"In terms of comfort, having a family, eating better, and logistics to campus, this was perfect," Dolan said.
"It provides the same atmosphere as if you were at home, very relaxing, accommodating, better than a hotel," McCormick said.
While some homeowners might not be comfortable with strangers sleeping in their home, Hayes said it's worth it on every level.
"Over the years when my children were in high school, that little bit of extra income helped with braces, sports applications for colleges, it's great," she said.
She charges about $130-$150 a night per room in her 4-bedroom home.
"We are paying less per person," Dolan said.
So in this case, everyone ends up happy.
"Over the years I’ve had wonderful, wonderful Notre Dame families staying with me, we've become wonderful friends, they rent from me every year," Hayes said.
Dolan has been coming back for football games since he graduated in 1983. But Hayes’ hospitality has him coming back to rent her home for about four games a year since 2003.
And Dolan’s friends are also addicted to the Irish energy.
"Trumpets under the dome, the band step off, touring the campus, those things are amazing, it keeps me coming back," said Chad Telgenhof.
And it keeps the seasonal bed and breakfast in business.

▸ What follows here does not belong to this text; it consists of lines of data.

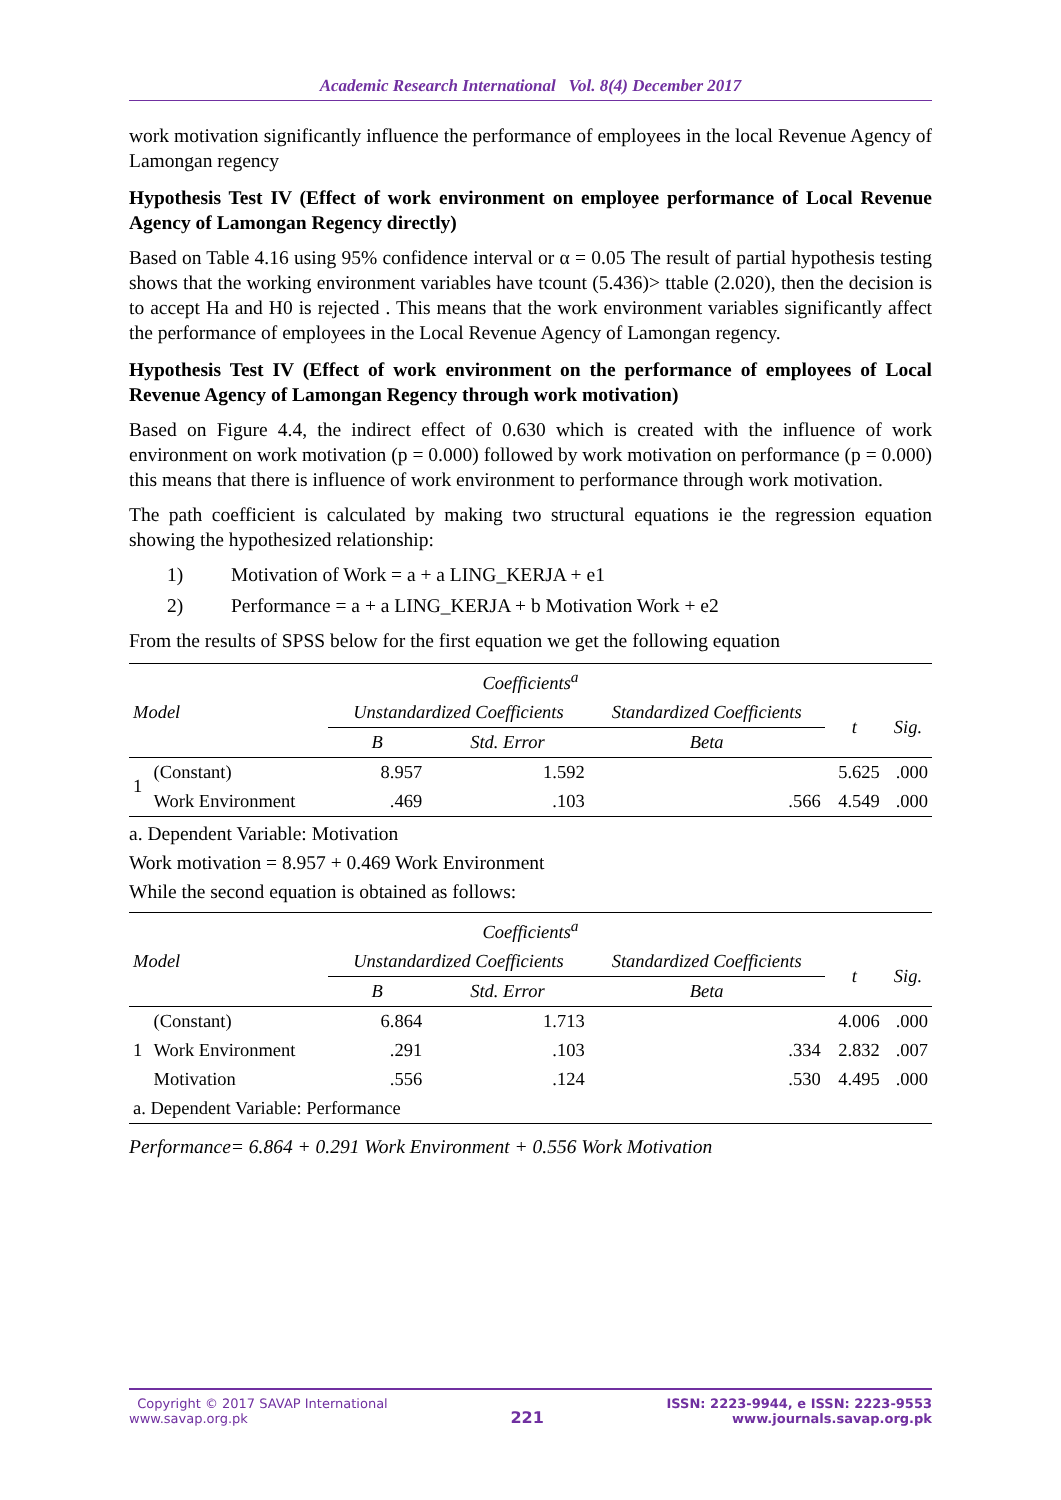Academic Research International Vol. 8(4) December 2017
work motivation significantly influence the performance of employees in the local Revenue Agency of Lamongan regency
Hypothesis Test IV (Effect of work environment on employee performance of Local Revenue Agency of Lamongan Regency directly)
Based on Table 4.16 using 95% confidence interval or α = 0.05 The result of partial hypothesis testing shows that the working environment variables have tcount (5.436)> ttable (2.020), then the decision is to accept Ha and H0 is rejected . This means that the work environment variables significantly affect the performance of employees in the Local Revenue Agency of Lamongan regency.
Hypothesis Test IV (Effect of work environment on the performance of employees of Local Revenue Agency of Lamongan Regency through work motivation)
Based on Figure 4.4, the indirect effect of 0.630 which is created with the influence of work environment on work motivation (p = 0.000) followed by work motivation on performance (p = 0.000) this means that there is influence of work environment to performance through work motivation.
The path coefficient is calculated by making two structural equations ie the regression equation showing the hypothesized relationship:
1) Motivation of Work = a + a LING_KERJA + e1
2) Performance = a + a LING_KERJA + b Motivation Work + e2
From the results of SPSS below for the first equation we get the following equation
| Coefficients<sup>a</sup> | | | | | | |
| --- | --- | --- | --- | --- | --- | --- |
| Model | | Unstandardized Coefficients | | Standardized Coefficients | t | Sig. |
| | | B | Std. Error | Beta | | |
| 1 | (Constant) | 8.957 | 1.592 | | 5.625 | .000 |
| | Work Environment | .469 | .103 | .566 | 4.549 | .000 |
a. Dependent Variable: Motivation
Work motivation = 8.957 + 0.469 Work Environment
While the second equation is obtained as follows:
| Coefficients<sup>a</sup> | | | | | | |
| --- | --- | --- | --- | --- | --- | --- |
| Model | | Unstandardized Coefficients | | Standardized Coefficients | t | Sig. |
| | | B | Std. Error | Beta | | |
| 1 | (Constant) | 6.864 | 1.713 | | 4.006 | .000 |
| | Work Environment | .291 | .103 | .334 | 2.832 | .007 |
| | Motivation | .556 | .124 | .530 | 4.495 | .000 |
| a. Dependent Variable: Performance | | | | | | |
Performance= 6.864 + 0.291 Work Environment + 0.556 Work Motivation
Copyright © 2017 SAVAP International
www.savap.org.pk
221
ISSN: 2223-9944, e ISSN: 2223-9553
www.journals.savap.org.pk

"We're pro house rental," Dolan said.
“It’s been a wonderful experience," Hayes said.
Hayes said if you are going to rent out your home, advertise with a legitimate company, one people can trust.
She said you don't need a permit, and the IRS allows you to rent out your home for 14 overnight stays without having to report it to them.
Check with your homeowners insurance as well to make sure they cover rentals.
Lisa hasn't experienced any scams so far, but she has a big network of clients she's built over time.
If it's your first time renting a home or renting out your home to strangers, it’s best to be cautious.
Lisa stays with friends and family in the South Bend area when she’s renting out her home.